Directions
Pick out each of the lines below that contains the word "ārpus", and copy them.

Data provided
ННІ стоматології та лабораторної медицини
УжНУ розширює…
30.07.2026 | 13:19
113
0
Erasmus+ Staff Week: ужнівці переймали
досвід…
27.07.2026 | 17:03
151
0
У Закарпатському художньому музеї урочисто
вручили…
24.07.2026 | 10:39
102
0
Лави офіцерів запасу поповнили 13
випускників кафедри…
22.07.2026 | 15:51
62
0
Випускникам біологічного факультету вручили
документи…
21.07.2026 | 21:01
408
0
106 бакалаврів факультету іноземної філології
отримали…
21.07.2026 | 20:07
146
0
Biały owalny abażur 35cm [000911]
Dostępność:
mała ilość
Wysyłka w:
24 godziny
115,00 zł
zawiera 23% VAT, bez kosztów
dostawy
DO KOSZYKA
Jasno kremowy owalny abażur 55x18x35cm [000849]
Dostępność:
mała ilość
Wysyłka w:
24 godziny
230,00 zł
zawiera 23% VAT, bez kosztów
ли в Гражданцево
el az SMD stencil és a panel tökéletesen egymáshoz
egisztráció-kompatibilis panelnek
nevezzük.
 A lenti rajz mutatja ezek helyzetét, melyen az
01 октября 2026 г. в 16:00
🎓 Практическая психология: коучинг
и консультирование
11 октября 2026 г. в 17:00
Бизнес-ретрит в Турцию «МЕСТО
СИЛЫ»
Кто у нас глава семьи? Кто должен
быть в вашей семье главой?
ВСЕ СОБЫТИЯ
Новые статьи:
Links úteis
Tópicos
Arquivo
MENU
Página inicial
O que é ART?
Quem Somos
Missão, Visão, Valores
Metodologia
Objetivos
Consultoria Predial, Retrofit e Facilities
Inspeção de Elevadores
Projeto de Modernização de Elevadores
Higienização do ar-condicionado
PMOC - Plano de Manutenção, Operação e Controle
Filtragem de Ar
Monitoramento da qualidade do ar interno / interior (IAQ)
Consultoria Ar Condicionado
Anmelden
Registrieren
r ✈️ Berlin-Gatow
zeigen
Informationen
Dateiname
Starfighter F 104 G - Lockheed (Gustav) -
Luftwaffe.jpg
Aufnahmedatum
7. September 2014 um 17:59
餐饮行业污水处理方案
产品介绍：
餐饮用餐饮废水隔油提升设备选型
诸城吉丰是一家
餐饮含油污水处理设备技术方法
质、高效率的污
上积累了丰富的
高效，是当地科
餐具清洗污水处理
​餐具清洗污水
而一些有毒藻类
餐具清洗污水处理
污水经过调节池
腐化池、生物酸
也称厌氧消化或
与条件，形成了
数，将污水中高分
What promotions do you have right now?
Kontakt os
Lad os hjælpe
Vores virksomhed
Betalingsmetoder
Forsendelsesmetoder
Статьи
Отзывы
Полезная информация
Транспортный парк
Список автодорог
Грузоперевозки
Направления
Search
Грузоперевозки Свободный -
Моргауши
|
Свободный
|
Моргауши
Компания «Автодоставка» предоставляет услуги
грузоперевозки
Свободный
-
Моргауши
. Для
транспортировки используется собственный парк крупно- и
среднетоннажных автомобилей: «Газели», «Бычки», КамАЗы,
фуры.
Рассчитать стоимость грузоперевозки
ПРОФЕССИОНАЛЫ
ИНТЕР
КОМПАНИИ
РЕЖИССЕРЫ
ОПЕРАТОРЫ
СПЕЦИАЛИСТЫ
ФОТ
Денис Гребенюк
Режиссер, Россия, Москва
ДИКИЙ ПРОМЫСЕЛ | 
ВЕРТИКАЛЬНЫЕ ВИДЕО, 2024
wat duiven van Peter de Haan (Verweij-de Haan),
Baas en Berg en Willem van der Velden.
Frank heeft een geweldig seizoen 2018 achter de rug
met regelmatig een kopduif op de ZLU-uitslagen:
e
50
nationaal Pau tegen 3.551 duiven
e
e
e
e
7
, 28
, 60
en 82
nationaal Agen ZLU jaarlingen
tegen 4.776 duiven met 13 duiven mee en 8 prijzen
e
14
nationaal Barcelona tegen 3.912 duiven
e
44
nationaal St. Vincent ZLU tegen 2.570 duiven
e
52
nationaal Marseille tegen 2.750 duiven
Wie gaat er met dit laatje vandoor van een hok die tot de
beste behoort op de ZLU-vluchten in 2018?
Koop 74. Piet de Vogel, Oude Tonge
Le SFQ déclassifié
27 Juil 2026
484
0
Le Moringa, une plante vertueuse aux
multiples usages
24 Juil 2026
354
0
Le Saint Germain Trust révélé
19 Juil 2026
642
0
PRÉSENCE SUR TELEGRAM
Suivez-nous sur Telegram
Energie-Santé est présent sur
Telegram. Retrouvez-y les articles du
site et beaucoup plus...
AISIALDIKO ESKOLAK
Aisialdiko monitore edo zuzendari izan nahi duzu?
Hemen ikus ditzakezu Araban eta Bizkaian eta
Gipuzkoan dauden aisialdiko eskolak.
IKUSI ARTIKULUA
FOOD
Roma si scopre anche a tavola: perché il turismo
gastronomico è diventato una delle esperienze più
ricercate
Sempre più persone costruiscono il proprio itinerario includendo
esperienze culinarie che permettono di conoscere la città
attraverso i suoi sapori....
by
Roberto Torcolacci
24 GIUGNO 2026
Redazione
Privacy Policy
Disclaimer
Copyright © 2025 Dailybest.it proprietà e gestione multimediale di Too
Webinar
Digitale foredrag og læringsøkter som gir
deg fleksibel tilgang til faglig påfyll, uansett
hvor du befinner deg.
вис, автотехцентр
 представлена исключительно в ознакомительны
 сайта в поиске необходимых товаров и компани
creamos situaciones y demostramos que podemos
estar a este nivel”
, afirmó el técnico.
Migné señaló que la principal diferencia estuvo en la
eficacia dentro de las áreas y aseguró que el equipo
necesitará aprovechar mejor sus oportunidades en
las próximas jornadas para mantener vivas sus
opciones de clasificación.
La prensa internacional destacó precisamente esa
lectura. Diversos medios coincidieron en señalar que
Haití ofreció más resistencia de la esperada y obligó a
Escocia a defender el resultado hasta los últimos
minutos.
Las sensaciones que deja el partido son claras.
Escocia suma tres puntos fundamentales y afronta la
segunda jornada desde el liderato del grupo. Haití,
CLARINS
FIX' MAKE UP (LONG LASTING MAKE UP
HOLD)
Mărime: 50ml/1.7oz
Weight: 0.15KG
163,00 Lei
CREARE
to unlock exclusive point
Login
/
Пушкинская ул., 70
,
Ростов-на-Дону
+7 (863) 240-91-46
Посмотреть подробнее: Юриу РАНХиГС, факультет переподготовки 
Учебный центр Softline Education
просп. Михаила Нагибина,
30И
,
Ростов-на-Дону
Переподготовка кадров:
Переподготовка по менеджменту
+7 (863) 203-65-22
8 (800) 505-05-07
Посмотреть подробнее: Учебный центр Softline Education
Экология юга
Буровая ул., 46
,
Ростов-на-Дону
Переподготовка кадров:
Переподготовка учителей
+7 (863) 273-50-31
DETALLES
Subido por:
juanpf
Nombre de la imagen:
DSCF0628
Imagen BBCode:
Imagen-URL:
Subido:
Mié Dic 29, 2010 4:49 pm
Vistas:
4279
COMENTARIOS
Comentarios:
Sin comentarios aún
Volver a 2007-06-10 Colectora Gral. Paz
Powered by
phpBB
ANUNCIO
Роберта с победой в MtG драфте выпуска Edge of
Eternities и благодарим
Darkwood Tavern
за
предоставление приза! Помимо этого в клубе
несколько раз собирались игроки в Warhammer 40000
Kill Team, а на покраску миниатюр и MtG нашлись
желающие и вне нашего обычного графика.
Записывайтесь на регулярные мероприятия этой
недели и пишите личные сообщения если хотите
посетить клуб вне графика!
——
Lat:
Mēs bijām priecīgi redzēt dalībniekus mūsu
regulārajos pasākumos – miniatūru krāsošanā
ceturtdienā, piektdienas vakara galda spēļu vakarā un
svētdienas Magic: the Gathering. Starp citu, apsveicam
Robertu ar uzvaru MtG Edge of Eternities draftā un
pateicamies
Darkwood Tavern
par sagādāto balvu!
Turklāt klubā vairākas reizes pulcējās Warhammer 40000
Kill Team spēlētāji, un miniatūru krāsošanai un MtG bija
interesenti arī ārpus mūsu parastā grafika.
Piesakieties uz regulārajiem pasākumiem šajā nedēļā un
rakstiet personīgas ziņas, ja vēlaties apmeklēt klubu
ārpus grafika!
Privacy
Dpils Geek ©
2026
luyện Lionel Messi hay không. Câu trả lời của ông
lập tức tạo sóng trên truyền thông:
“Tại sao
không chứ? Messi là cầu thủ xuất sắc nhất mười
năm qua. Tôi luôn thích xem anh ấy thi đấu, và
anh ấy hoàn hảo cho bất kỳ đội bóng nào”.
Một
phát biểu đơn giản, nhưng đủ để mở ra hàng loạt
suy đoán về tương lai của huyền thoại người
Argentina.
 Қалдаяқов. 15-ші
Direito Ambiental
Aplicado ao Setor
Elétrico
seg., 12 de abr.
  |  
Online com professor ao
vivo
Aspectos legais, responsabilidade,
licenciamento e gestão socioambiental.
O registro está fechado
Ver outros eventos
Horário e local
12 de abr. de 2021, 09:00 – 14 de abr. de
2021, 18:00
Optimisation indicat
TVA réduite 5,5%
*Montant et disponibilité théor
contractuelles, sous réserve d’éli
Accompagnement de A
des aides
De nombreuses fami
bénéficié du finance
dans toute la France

Result of this exercise
interesenti arī ārpus mūsu parastā grafika.
ārpus grafika!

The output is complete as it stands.